Sabtu, 22 Oktober 2011

Hal-hal Yang Dapat Terjadi Dalam Persidangan Pertama dalam Hukum Acara Peradilan Agama


PENDAHULUAN

1.      Latar Belakang
Peradilan agama di Indonesia merupakan sarana yang khusus mengatur kekuasaan kehakiman bagi mereka yang beragama islam dalam menegakkan hukum dan keadilan dalam bidang hukum perdata sosial kekeluargaan berdasarkan nilai-nilai hukum Islam. Peradilan agama merupakan suatu keputusan produk pemerintahan atau menyampaikan hukum syar’i dengan jalan penetapan. Selain itu juga menyelesaikan sengketa antara dua pihak dengan hukum Allah. Lembaga ini menyelesaikan perkara dengan hukum-hukum syara yang dipetik dari Al-Qur’an dan As-Sunnah.
Dalam Proses peradilan agama dikenal dengan hukum acara peradilan agama dimana fungsinya adalah untuk melaksanakan hukum materiil perdata dalam hal ada pelanggaran atau untuk mempertahankan berlangsungnya hukum materiil perdata dalam hal tuntutan hak diperlukan rangkaian peraturan-peraturan hukum lain disamping hukum materiil perdata itu  senndiri. Peraturan hukum inilah yang disebut hukum formil atau hukum acara perdata.
            Dalam memenuhi tugas mata kuliah Hukum Acara Peradilan Agama (H.A.P.A) disini makalah kami membahas tentang hal-hal yang mungkin terjadi dalam sidang. Diantaranya membahas tentang pengugat dan tergugat,gugatan yang dapat digugurkan atau dicabut serta tentang perubahan gugatan.

2.      Rumusan Masalah
a.       Bagaimana jika pengugat tidak hadir sedangkan tergugat hadir, dan bagaimana pula jika pengugat dan tergugat tidak hadir dan bagaimana jika penggugat hadir sedangkan tergugat tidak hadir
b.      Bagaimana perubahan dan Pencabutan gugatan itu terjadi ?









PEMBAHASAN
A.    Pengugat dan Tergugat
1.      Pengugat dan Tergugat Tidak Hadir
Apabila pengugat dan tergugat sama-sama tidak hadir dalam sidang pertama, maka sidang harus ditunda dan para pihak dipanggil lagi sampai dapat dijatuhkan putusan gugur atau verstek  atau perkara dapat diperiksa atau sampai perkara dicoret dari register karena panjar biaya perkara telah habis.

######

KERJAKAN BERIKUT INI:
• 1. Jawablah pertanyaan berikut berdasarkan potongan dokumen tentang hukum acara peradilan agama.
(a) Dari sumber apa hukum-hukum syara yang dipakai lembaga peradilan agama untuk menyelesaikan perkara dipetik?
(b) Apa sebutan lain bagi hukum acara perdata menurut potongan dokumen itu?
(c) Apa yang harus terjadi pada sidang bila penggugat dan tergugat sama-sama tidak hadir dalam sidang pertama?
• 2. Teruskan tulisan tentang hal-hal yang dapat terjadi dalam persidangan pertama peradilan agama, dimulai tepat sesudah kalimat terakhir yang tercantum dalam potongan dokumen.

BARIS DATA:
######

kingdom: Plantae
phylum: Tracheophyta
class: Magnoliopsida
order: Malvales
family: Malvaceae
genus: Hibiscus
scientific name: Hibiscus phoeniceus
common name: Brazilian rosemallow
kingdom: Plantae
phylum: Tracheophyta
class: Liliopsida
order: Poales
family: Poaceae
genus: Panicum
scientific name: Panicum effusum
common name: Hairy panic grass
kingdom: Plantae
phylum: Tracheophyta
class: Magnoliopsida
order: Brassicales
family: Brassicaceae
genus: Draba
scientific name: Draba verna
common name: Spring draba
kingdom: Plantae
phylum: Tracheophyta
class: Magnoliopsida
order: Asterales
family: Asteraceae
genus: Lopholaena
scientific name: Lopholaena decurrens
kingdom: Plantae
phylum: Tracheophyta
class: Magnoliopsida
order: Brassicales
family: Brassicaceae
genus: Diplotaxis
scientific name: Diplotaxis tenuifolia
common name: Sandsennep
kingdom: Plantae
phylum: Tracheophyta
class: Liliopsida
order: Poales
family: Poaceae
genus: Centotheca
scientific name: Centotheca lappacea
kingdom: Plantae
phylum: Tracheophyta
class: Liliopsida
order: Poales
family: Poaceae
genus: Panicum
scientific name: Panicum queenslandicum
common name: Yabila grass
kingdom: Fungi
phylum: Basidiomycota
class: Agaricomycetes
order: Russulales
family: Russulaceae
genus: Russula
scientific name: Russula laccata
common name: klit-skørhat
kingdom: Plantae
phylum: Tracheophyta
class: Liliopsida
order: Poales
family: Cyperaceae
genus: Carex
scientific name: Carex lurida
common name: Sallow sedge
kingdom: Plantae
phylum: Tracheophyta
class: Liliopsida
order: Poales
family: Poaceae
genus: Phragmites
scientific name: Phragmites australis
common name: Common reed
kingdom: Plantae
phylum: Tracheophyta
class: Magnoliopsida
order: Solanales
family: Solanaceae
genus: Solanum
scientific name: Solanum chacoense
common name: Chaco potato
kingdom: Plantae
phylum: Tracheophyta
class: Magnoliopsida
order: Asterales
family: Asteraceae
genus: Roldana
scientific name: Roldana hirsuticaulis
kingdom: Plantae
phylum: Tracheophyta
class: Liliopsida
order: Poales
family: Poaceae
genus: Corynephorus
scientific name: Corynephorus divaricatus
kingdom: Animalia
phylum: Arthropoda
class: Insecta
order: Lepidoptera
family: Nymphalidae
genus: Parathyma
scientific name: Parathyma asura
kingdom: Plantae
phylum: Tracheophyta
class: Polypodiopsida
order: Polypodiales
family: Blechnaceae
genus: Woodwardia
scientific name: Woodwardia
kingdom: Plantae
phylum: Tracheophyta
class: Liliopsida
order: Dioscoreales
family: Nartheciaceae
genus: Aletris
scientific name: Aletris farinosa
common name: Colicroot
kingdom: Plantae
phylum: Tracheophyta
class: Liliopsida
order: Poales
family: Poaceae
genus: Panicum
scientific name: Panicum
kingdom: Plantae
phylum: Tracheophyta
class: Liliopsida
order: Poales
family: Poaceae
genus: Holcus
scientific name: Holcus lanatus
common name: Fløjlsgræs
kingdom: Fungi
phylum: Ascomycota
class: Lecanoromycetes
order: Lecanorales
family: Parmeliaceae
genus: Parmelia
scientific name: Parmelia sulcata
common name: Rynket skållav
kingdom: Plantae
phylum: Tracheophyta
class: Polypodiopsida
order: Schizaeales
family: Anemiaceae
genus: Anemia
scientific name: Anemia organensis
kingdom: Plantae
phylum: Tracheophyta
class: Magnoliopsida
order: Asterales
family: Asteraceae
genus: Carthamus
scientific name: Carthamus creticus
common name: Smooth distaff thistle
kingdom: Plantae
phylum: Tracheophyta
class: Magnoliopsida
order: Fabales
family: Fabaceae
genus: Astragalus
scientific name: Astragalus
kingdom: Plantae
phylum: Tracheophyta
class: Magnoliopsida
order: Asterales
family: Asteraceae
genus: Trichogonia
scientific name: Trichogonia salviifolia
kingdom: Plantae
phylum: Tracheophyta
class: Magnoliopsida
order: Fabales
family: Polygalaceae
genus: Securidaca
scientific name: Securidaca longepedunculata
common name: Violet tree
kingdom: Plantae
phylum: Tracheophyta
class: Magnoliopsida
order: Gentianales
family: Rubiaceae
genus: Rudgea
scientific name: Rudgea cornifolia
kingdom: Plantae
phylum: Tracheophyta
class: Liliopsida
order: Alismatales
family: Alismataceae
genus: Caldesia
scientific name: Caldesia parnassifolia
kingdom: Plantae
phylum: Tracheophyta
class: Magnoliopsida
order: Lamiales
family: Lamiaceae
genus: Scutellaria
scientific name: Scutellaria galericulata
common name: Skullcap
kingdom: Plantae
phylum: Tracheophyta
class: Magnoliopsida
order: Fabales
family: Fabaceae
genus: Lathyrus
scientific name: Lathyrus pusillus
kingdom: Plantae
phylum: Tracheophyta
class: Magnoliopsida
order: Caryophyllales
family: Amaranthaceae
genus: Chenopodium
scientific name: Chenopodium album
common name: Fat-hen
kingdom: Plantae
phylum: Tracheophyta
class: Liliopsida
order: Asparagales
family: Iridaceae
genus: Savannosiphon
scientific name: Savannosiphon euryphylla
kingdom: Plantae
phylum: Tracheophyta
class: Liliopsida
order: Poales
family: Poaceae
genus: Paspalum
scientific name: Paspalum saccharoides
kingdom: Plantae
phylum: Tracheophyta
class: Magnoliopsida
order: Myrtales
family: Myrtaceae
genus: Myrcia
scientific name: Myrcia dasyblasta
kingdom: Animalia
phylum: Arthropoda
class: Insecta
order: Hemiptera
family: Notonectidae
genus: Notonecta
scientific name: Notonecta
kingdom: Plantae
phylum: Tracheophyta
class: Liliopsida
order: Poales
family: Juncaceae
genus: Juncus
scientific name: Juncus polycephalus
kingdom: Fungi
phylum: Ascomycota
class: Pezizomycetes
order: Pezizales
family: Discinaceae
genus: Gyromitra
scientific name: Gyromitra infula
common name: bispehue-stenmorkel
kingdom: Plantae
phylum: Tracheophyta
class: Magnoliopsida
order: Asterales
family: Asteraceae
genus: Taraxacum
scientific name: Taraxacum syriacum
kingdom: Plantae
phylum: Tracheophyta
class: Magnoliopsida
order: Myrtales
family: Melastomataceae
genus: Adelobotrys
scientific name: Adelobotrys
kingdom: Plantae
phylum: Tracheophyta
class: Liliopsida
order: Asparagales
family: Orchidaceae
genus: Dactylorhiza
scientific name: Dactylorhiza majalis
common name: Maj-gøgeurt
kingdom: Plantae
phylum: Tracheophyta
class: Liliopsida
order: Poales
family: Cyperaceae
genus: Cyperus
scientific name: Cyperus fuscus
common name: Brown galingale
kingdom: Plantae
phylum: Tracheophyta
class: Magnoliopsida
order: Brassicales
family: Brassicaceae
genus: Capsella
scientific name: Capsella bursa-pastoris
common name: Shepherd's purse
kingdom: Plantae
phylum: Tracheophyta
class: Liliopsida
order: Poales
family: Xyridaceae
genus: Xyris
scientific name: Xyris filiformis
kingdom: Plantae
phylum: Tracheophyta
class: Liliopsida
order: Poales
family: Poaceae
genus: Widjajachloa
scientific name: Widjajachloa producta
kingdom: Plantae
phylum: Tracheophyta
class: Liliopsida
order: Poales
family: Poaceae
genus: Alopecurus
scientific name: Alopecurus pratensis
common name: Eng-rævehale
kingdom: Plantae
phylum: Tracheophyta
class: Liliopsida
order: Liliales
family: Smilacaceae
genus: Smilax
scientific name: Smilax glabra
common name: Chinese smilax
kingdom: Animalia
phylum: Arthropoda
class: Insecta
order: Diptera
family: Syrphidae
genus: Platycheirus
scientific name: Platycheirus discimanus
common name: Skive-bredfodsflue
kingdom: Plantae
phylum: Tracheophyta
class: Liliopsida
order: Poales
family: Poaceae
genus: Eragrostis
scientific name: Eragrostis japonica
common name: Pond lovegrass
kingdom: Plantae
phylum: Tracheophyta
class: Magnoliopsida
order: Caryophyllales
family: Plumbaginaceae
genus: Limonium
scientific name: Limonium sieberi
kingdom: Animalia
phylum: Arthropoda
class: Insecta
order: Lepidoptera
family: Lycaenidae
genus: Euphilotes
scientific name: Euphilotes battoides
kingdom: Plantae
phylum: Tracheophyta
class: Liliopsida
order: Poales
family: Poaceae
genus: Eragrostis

######

HASIL TIAP TUGAS:
• 1.
(a) Dari Al-Qur'an dan As-Sunnah.
(b) Hukum formil.
(c) Sidang harus ditunda dan para pihak dipanggil lagi.

• 2.
2.      Pengugat Hadir Sedangkan Tergugat Tidak Hadir
apabila pengugat hadir pada sidang pertama, sedangkan tergugat tidak hadir dan tidak mengutus orang lain sebagai wakil atau kuasanya yang sah dan tidak pula mengajukan eksepsi permil, maka hakim ketua majelis dapat menjatuhkan salah satu dari dua alternatif,yaitu menjatuhkan putusan verstek yaitu pengugugat dianggap menang dan tergugat dianggap kalah sebagaimana diatur dalam pasal 149 R.Bg/pasal 125 HIR atau memanggil tergugat sekali lagi sebagaimana diatur dalam pasal 150 R.bg/Pasal 126 HIR. Sebelum pengadilan memutus dengan verstek,pengadilan dapat memanggil sekali lagi tergugat. Kalau ia dan kuasanya tidak juga datang menghadap maka ia akan diputus verstek.
3.      Pengugat Tidak Hadir dan Tergugat Hadir
Apabila tergugat hadir pada persidangan pertama sedangkan pengugat tidak hadir setelah dipanggil secara resmi dan patut dan tidak mengutus orang lain sebagai kuasanya yang sah dan tidak ternyata  kehadirannya disebabkan alasan yang dibenarkan undang-undang, maka majelis hakim memilih salah satu dari dua alternatif yaitu menjatuhkan putusan gugur berdasarkan pasal 148 R.Bg/Pasal 124 HIR atau memanggil pengugat/pemohon sekali lagi sebagai mana diatur dalam pasal 150 R.Bg/pasal 126 Hir.[1]
Pengugat tidak hadir ini disebut dalam kitab fiqh dengan istilah al-mudda’y al-gaib sedangkan putusan digugurkan disebut al-qada’u al-masqut.
4.      Pihak Meninggal Dunia
Jika proses perkara perdata sedang berlangsung, kemudian salah satu pihak meninggal dunia, baik pihak itu sendirian maupun gabungan, baik memakai kuasa atau tidak, jalannya perkara tetap tidak terhambat, yaitu dilanjutkan oleh ahli warisnya masing-masing. Akan tetapi dalam perkara yang tidak bisa dipindahkan ke lain orang seperi perkara gugatan cerai (oleh istri) terhadap suami (tergugat), bila salah seorang dari suami istri tersebut meninggal dunia, maka perkara tersebut dianggap selesai(gugur).
B.     Perubahan dan Pecabutan Gugatan
HIR dan R.Bg tidak mengatur tentang perubahan gugutan yang telah diajukan oleh pengugat. Oleh karena itu hakim leluasa untuk menentukan samapai sejauh mana perubahan itu dapat dilakukan oleh pihak pengugat. Sebagaimana patokan ditentukan bahwa perubahan surat gugat itu diperkenankan asalkan kepentingan kedua belah pihak harus tetap dijaga dan tidak menimbulkan kerugian pada kedua belah pihak apabila surat gugat itu dirubah oleh pihak penggugat. Perubahan gugatan adalah merubah atau menambah gugatan dengan ketentuan sebagai berikut (kussunaryatun : 1995: 53)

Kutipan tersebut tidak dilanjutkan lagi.